Le développement de la missilerie
Le contrôle en quasi-temps réel de l’espace aérien, géré par l’intermédiaire de l’informatique et permettant d’effectuer le lancement de missiles antiaériens – en 30 secondes dans le cas d’un Bomarc ayant une portée de plus de 700 km – a abouti à une vision sécurisante de la guerre froide. Si elle favorisa la création de défenses antimissiles pourtant techniquement très problématiques, le développement d’un tel système fut aussi à l’origine directe de conceptions très à la mode dans le cadre de la révolution dans les affaires militaires et mettant en évidence des concepts tels que la guerre réseaucentrique ou la conscience situationnelle, et tendant quasi ontologiquement vers l’automatisation et l’évacuation de la dimension humaine de la décision. Remarquons aussi que la question de l’automatisation dans le domaine de la stratégie aérienne – arme aussi technique que technologiquement dépendante pour sa propre vie et son efflorescence – entraînera assez logiquement dans son sillage celle de l’automatisation des autres forces.

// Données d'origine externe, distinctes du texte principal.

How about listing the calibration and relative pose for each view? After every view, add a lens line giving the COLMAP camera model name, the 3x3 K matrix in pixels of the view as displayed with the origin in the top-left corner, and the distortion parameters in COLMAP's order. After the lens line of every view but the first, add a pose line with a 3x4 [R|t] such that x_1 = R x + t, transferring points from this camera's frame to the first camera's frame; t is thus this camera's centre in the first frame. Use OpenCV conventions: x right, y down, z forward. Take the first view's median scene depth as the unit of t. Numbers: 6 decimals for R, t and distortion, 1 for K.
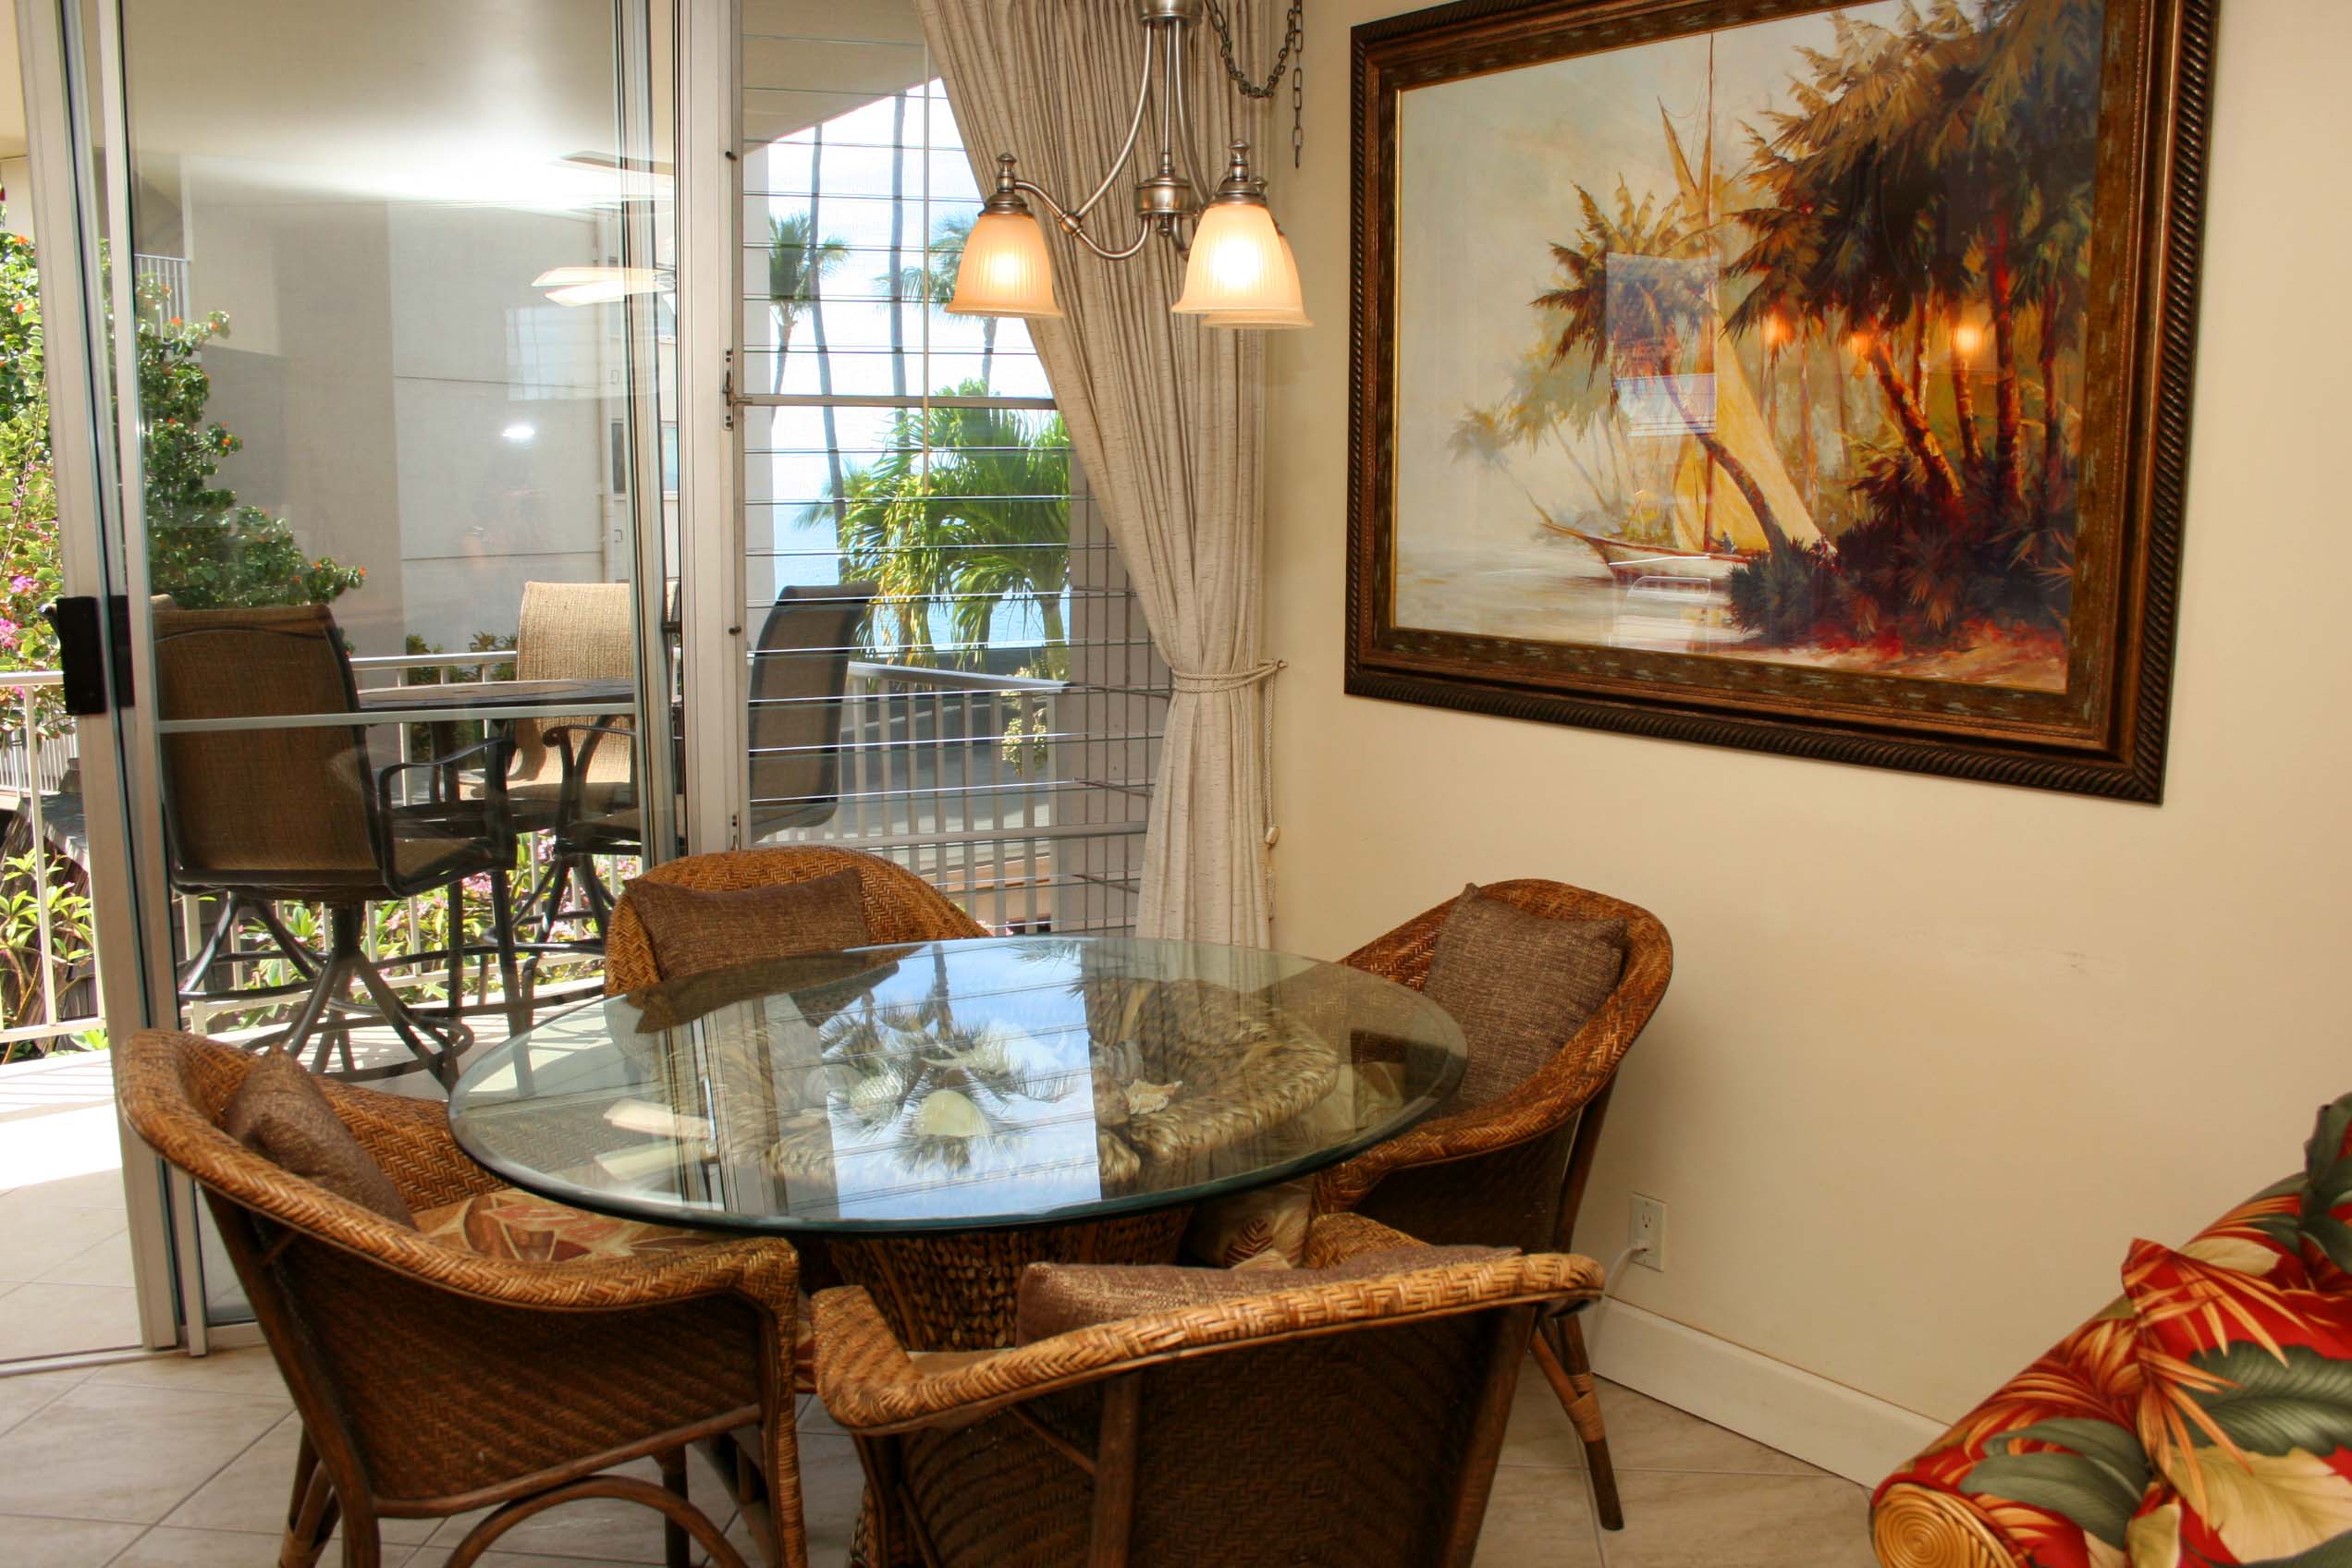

Le medium de ces « transgressions stratégiques » est la combinaison de l’informatique et de la missilerie, l’alliance de la mécanique et de la cybernétique. Au vrai, les travaux de Norbert Wiener sur cette dernière étaient contemporains d’évolutions radicales en matière d’appréhension et de développement de la missilerie. Durant la Deuxième Guerre mondiale, Allemands comme Alliés avaient ainsi mis au point plusieurs types d’engins variablement guidés. S’ils n’ont pas été utilisés à grande échelle et que les progrès alors effectués étaient de l’ordre du symbolique, les guidages terminaux au moyen du radar, de la télévision (TV) et d’autodirecteurs infrarouges (IR), de même que la catégorisation des missions affectées aux vecteurs sont directement issus de cette époque. Ainsi, durant la guerre de Corée, les développements en missilerie déboucheront sur les premiers missiles air-surface modernes. Il en résultera la famille des missiles Bullpup – les premiers exemplaires n’entreront en service qu’en 1957 –, mais aussi celle des AGM-62 Walleye.
De même, le développement des AAM (Air-to-air Missile) a débuté aux Étatsunis en 1949, le prototype du futur missile AIM-9 Sidewinder étant tiré avec succès le 11 septembre 1953, trop tard pour participer à la guerre de Corée. Utilisé pour la première fois au combat en 1958, durant les affrontements entre la Chine et Taïwan, il permit d’abattre 14 appareils chinois en un seul jour de combat. Certains missiles, s’étant fichés dans les tuyères d’appareils touchés – mais n’ayant toutefois pas explosé –, ont été expédiés en URSS, où ils furent copiés (sous la désignation D’AA-2 Atoll). Guidé par une cellule IR ensuite peu à peu améliorée, il connut un très large succès commercial, plus de 131 000 exemplaires en étant produits. L’actuel AIM-9X en est le lointain descendant. Les années 1950 furent aussi celles du développement de missiles à plus longue portée, qui déboucha sur la mise en service de L’AIM-7 Sparrow dès 1958 et fut à l’origine d’un débat sur l’utilité du canon de bord. Reste que les technologies à disposition doivent être exploitées correctement par leurs opérateurs. L’illumination par le radar de l’avion lanceur permettait au Sparrow de se diriger vers sa cible. Or, Barry Watts indique que, de la guerre du Vietnam jusqu’à l’opération «Paix en Galilée», en 1982, Israël et les États-unis ont effectué 672 tirs de missiles AIM-7, seuls quatre débouchant sur la destruction effective de leur cible. Seulement 10% des lancements de missiles BVR l’ont été à des distances supérieures à 10 km, soit exploitant effectivement les potentialités techniques des engins (1). Les défauts des premières itérations du missile, une préférence culturelle pour le dogfight (le combat aérien tournoyant), la peur de détruire un appareil ami – malgré des systèmes IFF(2) de plus en plus perfectionnés – et des règles d’engagement contraignantes requérant une identification visuelle positive préalablement à l’engagement sont quelques-unes des raisons qui ont empêché une pleine exploitation des possibilités du missile.
Notes
(1) Barry Watts, « Doctrine, Technology and War », Air & Space Power Chronicles, 30 avril-1er mai 1996. (2) Identification Friend or Foe.